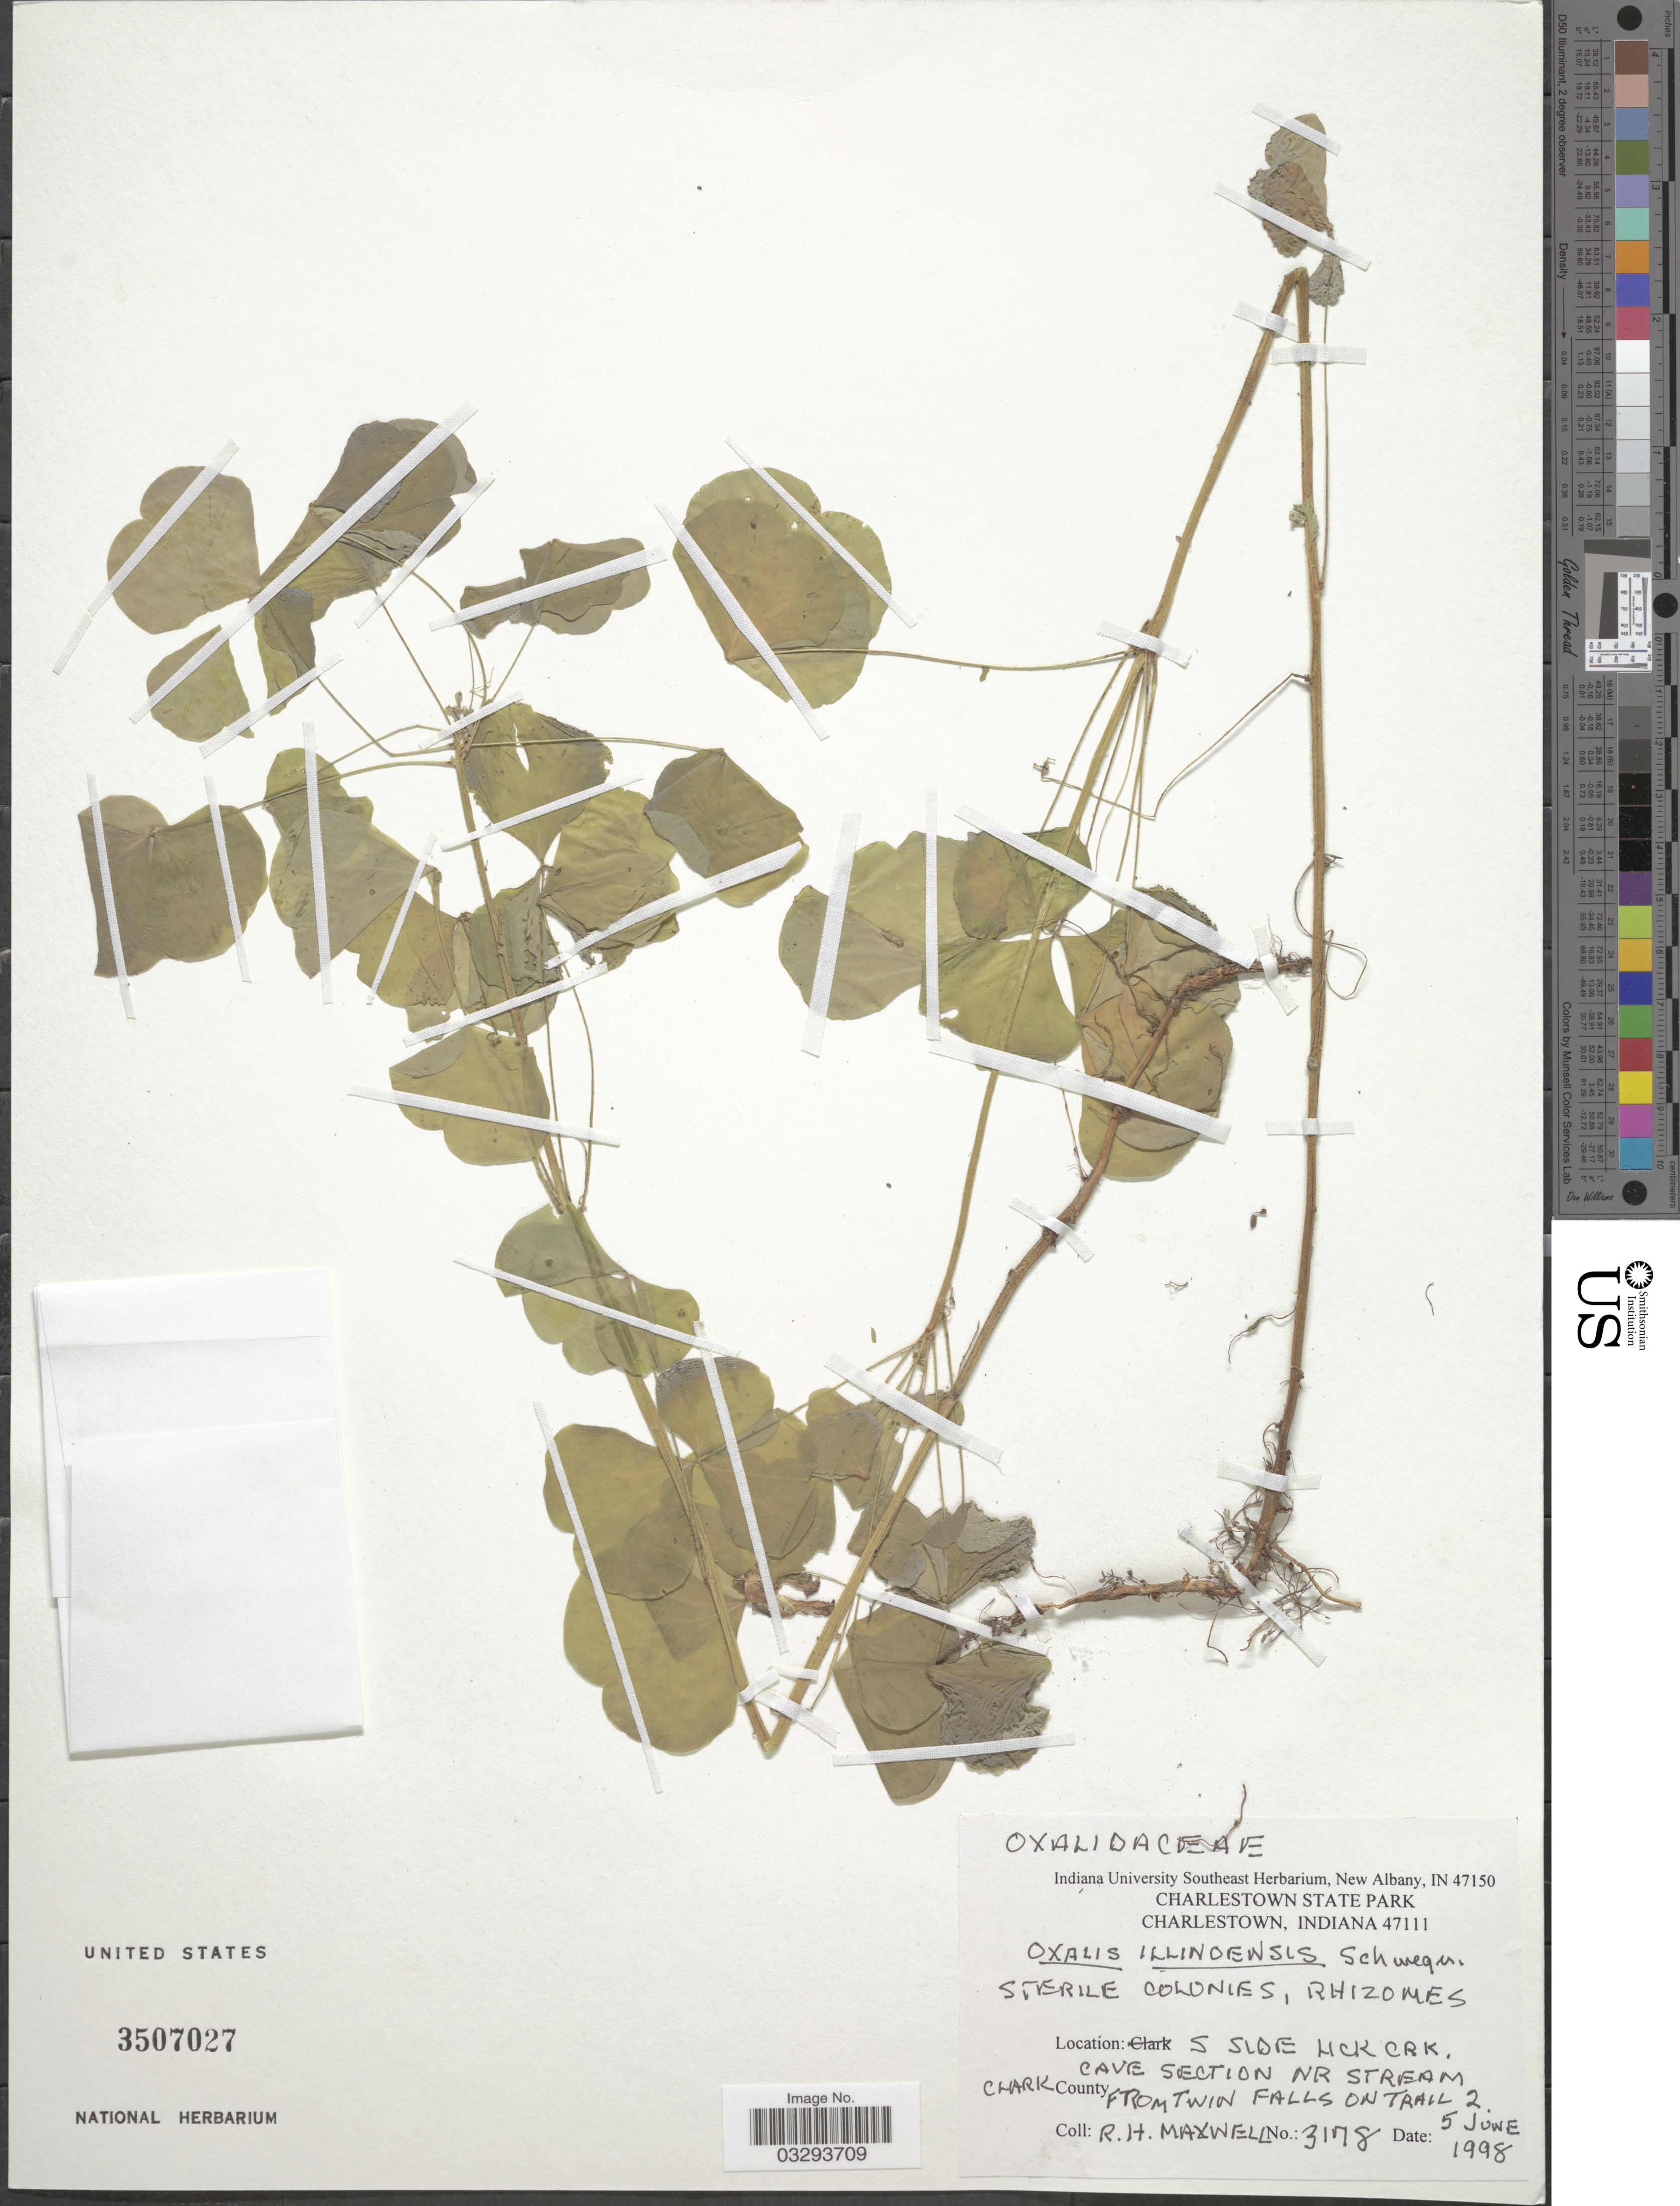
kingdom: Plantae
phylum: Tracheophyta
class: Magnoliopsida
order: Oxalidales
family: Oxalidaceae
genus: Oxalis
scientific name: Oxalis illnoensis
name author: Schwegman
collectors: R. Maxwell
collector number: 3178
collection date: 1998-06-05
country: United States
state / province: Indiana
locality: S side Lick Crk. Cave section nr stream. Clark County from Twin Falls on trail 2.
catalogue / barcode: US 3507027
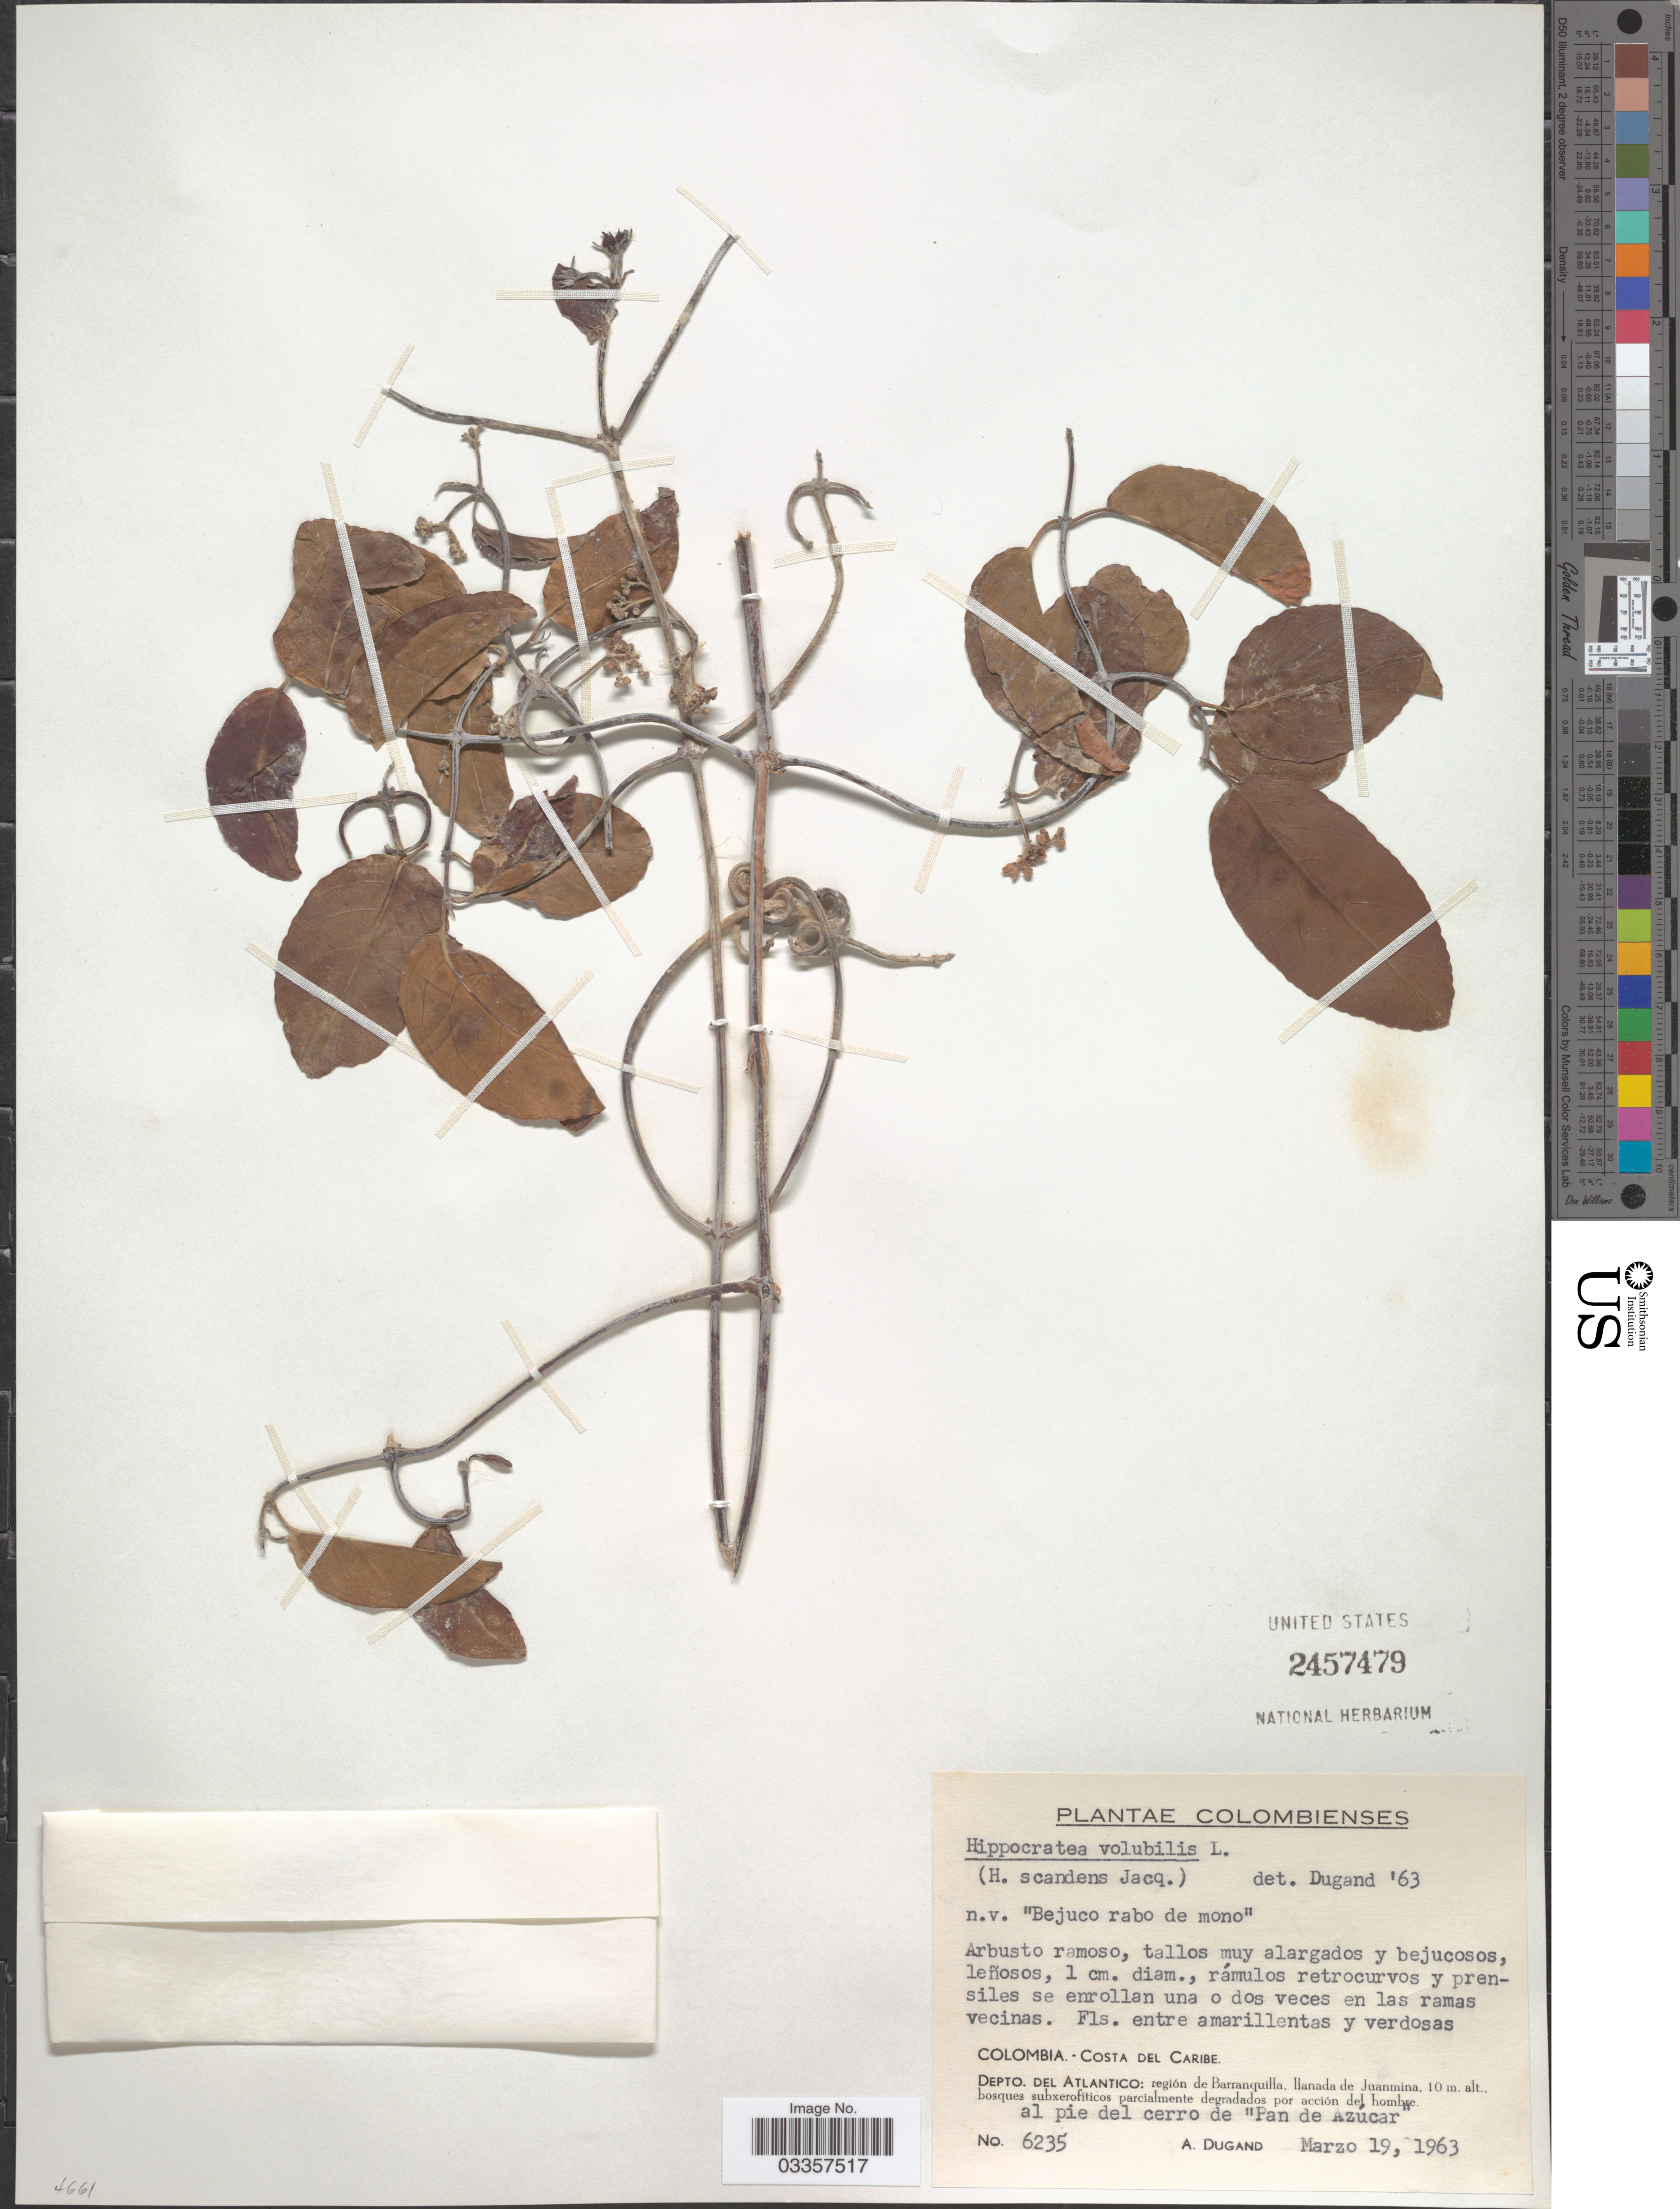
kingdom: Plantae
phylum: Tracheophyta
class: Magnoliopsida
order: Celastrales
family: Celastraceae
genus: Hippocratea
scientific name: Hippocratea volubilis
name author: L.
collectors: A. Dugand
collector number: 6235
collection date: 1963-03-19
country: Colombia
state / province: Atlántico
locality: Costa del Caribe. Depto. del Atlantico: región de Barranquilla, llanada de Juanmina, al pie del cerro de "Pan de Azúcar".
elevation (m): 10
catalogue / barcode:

● ● ● ●

Can you copy out every line of the material above word for word, leaving out the pictures?

◆ **EXERCISE RESULT**
kingdom: Plantae
phylum: Tracheophyta
class: Magnoliopsida
order: Oxalidales
family: Oxalidaceae
genus: Oxalis
scientific name: Oxalis illnoensis
name author: Schwegman
collectors: R. Maxwell
collector number: 3178
collection date: 1998-06-05
country: United States
state / province: Indiana
locality: S side Lick Crk. Cave section nr stream. Clark County from Twin Falls on trail 2.
catalogue / barcode: US 3507027
kingdom: Plantae
phylum: Tracheophyta
class: Magnoliopsida
order: Celastrales
family: Celastraceae
genus: Hippocratea
scientific name: Hippocratea volubilis
name author: L.
collectors: A. Dugand
collector number: 6235
collection date: 1963-03-19
country: Colombia
state / province: Atlántico
locality: Costa del Caribe. Depto. del Atlantico: región de Barranquilla, llanada de Juanmina, al pie del cerro de "Pan de Azúcar".
elevation (m): 10
catalogue / barcode:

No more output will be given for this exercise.